TASK DETAILS: Edit the records so that every instance of "bounding box" becomes "enclosing box", keeping everything else the same.

** start **

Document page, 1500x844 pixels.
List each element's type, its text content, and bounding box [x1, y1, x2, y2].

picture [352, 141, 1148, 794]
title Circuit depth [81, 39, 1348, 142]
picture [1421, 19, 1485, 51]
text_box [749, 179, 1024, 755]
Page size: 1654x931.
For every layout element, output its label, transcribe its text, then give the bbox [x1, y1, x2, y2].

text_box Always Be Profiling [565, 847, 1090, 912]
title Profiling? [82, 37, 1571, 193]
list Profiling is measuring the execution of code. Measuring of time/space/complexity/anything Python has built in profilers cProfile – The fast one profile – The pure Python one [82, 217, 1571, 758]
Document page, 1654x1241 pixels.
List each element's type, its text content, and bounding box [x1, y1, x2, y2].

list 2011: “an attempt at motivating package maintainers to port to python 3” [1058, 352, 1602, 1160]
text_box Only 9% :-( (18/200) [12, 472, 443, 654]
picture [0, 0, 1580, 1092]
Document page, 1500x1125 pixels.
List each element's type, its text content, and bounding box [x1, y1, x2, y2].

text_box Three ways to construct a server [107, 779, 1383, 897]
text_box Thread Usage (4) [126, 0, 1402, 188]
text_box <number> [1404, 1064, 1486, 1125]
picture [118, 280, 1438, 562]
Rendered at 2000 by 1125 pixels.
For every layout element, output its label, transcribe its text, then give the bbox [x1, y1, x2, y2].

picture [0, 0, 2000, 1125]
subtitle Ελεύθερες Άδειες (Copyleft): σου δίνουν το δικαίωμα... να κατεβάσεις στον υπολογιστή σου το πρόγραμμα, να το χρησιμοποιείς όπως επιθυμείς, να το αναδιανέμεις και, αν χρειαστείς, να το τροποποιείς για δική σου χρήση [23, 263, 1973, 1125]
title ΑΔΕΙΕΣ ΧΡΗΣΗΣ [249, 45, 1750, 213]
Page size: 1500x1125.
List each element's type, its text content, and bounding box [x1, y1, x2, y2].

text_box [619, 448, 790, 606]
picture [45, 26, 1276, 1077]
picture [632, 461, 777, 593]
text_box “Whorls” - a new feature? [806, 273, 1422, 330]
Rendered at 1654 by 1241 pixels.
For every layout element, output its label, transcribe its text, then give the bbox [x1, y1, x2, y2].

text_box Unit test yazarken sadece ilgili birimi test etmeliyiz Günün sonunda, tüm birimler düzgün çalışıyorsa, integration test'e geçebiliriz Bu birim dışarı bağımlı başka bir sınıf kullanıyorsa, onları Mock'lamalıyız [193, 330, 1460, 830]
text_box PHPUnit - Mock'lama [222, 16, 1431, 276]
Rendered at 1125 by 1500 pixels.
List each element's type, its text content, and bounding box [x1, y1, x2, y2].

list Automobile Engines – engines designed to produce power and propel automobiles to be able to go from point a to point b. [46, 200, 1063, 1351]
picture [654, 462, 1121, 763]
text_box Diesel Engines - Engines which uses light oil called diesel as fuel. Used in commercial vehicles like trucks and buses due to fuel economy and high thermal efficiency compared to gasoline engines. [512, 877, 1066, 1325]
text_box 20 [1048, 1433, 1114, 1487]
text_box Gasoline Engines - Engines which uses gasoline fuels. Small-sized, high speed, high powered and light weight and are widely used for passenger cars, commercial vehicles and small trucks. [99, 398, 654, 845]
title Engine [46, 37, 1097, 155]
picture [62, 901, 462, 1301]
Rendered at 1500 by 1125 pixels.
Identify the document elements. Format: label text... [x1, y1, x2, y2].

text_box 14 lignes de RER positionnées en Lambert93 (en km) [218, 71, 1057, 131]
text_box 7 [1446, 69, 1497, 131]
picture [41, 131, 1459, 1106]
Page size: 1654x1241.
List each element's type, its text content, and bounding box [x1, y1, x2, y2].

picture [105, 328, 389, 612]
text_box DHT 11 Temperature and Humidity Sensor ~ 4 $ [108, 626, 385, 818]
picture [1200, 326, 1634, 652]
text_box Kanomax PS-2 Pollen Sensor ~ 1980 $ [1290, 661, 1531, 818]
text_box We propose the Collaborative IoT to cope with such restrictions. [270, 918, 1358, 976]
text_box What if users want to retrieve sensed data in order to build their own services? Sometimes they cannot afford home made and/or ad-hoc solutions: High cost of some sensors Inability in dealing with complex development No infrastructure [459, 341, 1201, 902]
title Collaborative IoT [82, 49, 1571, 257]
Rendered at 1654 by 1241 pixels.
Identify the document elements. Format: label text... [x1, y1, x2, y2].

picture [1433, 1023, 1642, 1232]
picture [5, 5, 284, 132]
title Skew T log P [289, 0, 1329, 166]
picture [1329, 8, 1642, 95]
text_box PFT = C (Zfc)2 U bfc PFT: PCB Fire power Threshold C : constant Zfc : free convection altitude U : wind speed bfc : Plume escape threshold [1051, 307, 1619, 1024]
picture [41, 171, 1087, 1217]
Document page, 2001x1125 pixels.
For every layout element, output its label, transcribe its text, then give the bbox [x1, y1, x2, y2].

** end **

ANSWER IN FULL:
Document page, 1500x844 pixels.
List each element's type, its text content, and enclosing box [x1, y1, x2, y2].

picture [352, 141, 1148, 794]
title Circuit depth [81, 39, 1348, 142]
picture [1421, 19, 1485, 51]
text_box [749, 179, 1024, 755]
Page size: 1654x931.
For every layout element, output its label, transcribe its text, then give the bbox [x1, y1, x2, y2].

text_box Always Be Profiling [565, 847, 1090, 912]
title Profiling? [82, 37, 1571, 193]
list Profiling is measuring the execution of code. Measuring of time/space/complexity/anything Python has built in profilers cProfile – The fast one profile – The pure Python one [82, 217, 1571, 758]
Document page, 1654x1241 pixels.
List each element's type, its text content, and enclosing box [x1, y1, x2, y2].

list 2011: “an attempt at motivating package maintainers to port to python 3” [1058, 352, 1602, 1160]
text_box Only 9% :-( (18/200) [12, 472, 443, 654]
picture [0, 0, 1580, 1092]
Document page, 1500x1125 pixels.
List each element's type, its text content, and enclosing box [x1, y1, x2, y2].

text_box Three ways to construct a server [107, 779, 1383, 897]
text_box Thread Usage (4) [126, 0, 1402, 188]
text_box <number> [1404, 1064, 1486, 1125]
picture [118, 280, 1438, 562]
Rendered at 2000 by 1125 pixels.
For every layout element, output its label, transcribe its text, then give the bbox [x1, y1, x2, y2].

picture [0, 0, 2000, 1125]
subtitle Ελεύθερες Άδειες (Copyleft): σου δίνουν το δικαίωμα... να κατεβάσεις στον υπολογιστή σου το πρόγραμμα, να το χρησιμοποιείς όπως επιθυμείς, να το αναδιανέμεις και, αν χρειαστείς, να το τροποποιείς για δική σου χρήση [23, 263, 1973, 1125]
title ΑΔΕΙΕΣ ΧΡΗΣΗΣ [249, 45, 1750, 213]
Page size: 1500x1125.
List each element's type, its text content, and enclosing box [x1, y1, x2, y2].

text_box [619, 448, 790, 606]
picture [45, 26, 1276, 1077]
picture [632, 461, 777, 593]
text_box “Whorls” - a new feature? [806, 273, 1422, 330]
Rendered at 1654 by 1241 pixels.
For every layout element, output its label, transcribe its text, then give the bbox [x1, y1, x2, y2].

text_box Unit test yazarken sadece ilgili birimi test etmeliyiz Günün sonunda, tüm birimler düzgün çalışıyorsa, integration test'e geçebiliriz Bu birim dışarı bağımlı başka bir sınıf kullanıyorsa, onları Mock'lamalıyız [193, 330, 1460, 830]
text_box PHPUnit - Mock'lama [222, 16, 1431, 276]
Rendered at 1125 by 1500 pixels.
List each element's type, its text content, and enclosing box [x1, y1, x2, y2].

list Automobile Engines – engines designed to produce power and propel automobiles to be able to go from point a to point b. [46, 200, 1063, 1351]
picture [654, 462, 1121, 763]
text_box Diesel Engines - Engines which uses light oil called diesel as fuel. Used in commercial vehicles like trucks and buses due to fuel economy and high thermal efficiency compared to gasoline engines. [512, 877, 1066, 1325]
text_box 20 [1048, 1433, 1114, 1487]
text_box Gasoline Engines - Engines which uses gasoline fuels. Small-sized, high speed, high powered and light weight and are widely used for passenger cars, commercial vehicles and small trucks. [99, 398, 654, 845]
title Engine [46, 37, 1097, 155]
picture [62, 901, 462, 1301]
Rendered at 1500 by 1125 pixels.
Identify the document elements. Format: label text... [x1, y1, x2, y2].

text_box 14 lignes de RER positionnées en Lambert93 (en km) [218, 71, 1057, 131]
text_box 7 [1446, 69, 1497, 131]
picture [41, 131, 1459, 1106]
Page size: 1654x1241.
List each element's type, its text content, and enclosing box [x1, y1, x2, y2].

picture [105, 328, 389, 612]
text_box DHT 11 Temperature and Humidity Sensor ~ 4 $ [108, 626, 385, 818]
picture [1200, 326, 1634, 652]
text_box Kanomax PS-2 Pollen Sensor ~ 1980 $ [1290, 661, 1531, 818]
text_box We propose the Collaborative IoT to cope with such restrictions. [270, 918, 1358, 976]
text_box What if users want to retrieve sensed data in order to build their own services? Sometimes they cannot afford home made and/or ad-hoc solutions: High cost of some sensors Inability in dealing with complex development No infrastructure [459, 341, 1201, 902]
title Collaborative IoT [82, 49, 1571, 257]
Rendered at 1654 by 1241 pixels.
Identify the document elements. Format: label text... [x1, y1, x2, y2].

picture [1433, 1023, 1642, 1232]
picture [5, 5, 284, 132]
title Skew T log P [289, 0, 1329, 166]
picture [1329, 8, 1642, 95]
text_box PFT = C (Zfc)2 U bfc PFT: PCB Fire power Threshold C : constant Zfc : free convection altitude U : wind speed bfc : Plume escape threshold [1051, 307, 1619, 1024]
picture [41, 171, 1087, 1217]
Document page, 2001x1125 pixels.
For every layout element, output its label, transcribe its text, then give the bbox [x1, y1, x2, y2].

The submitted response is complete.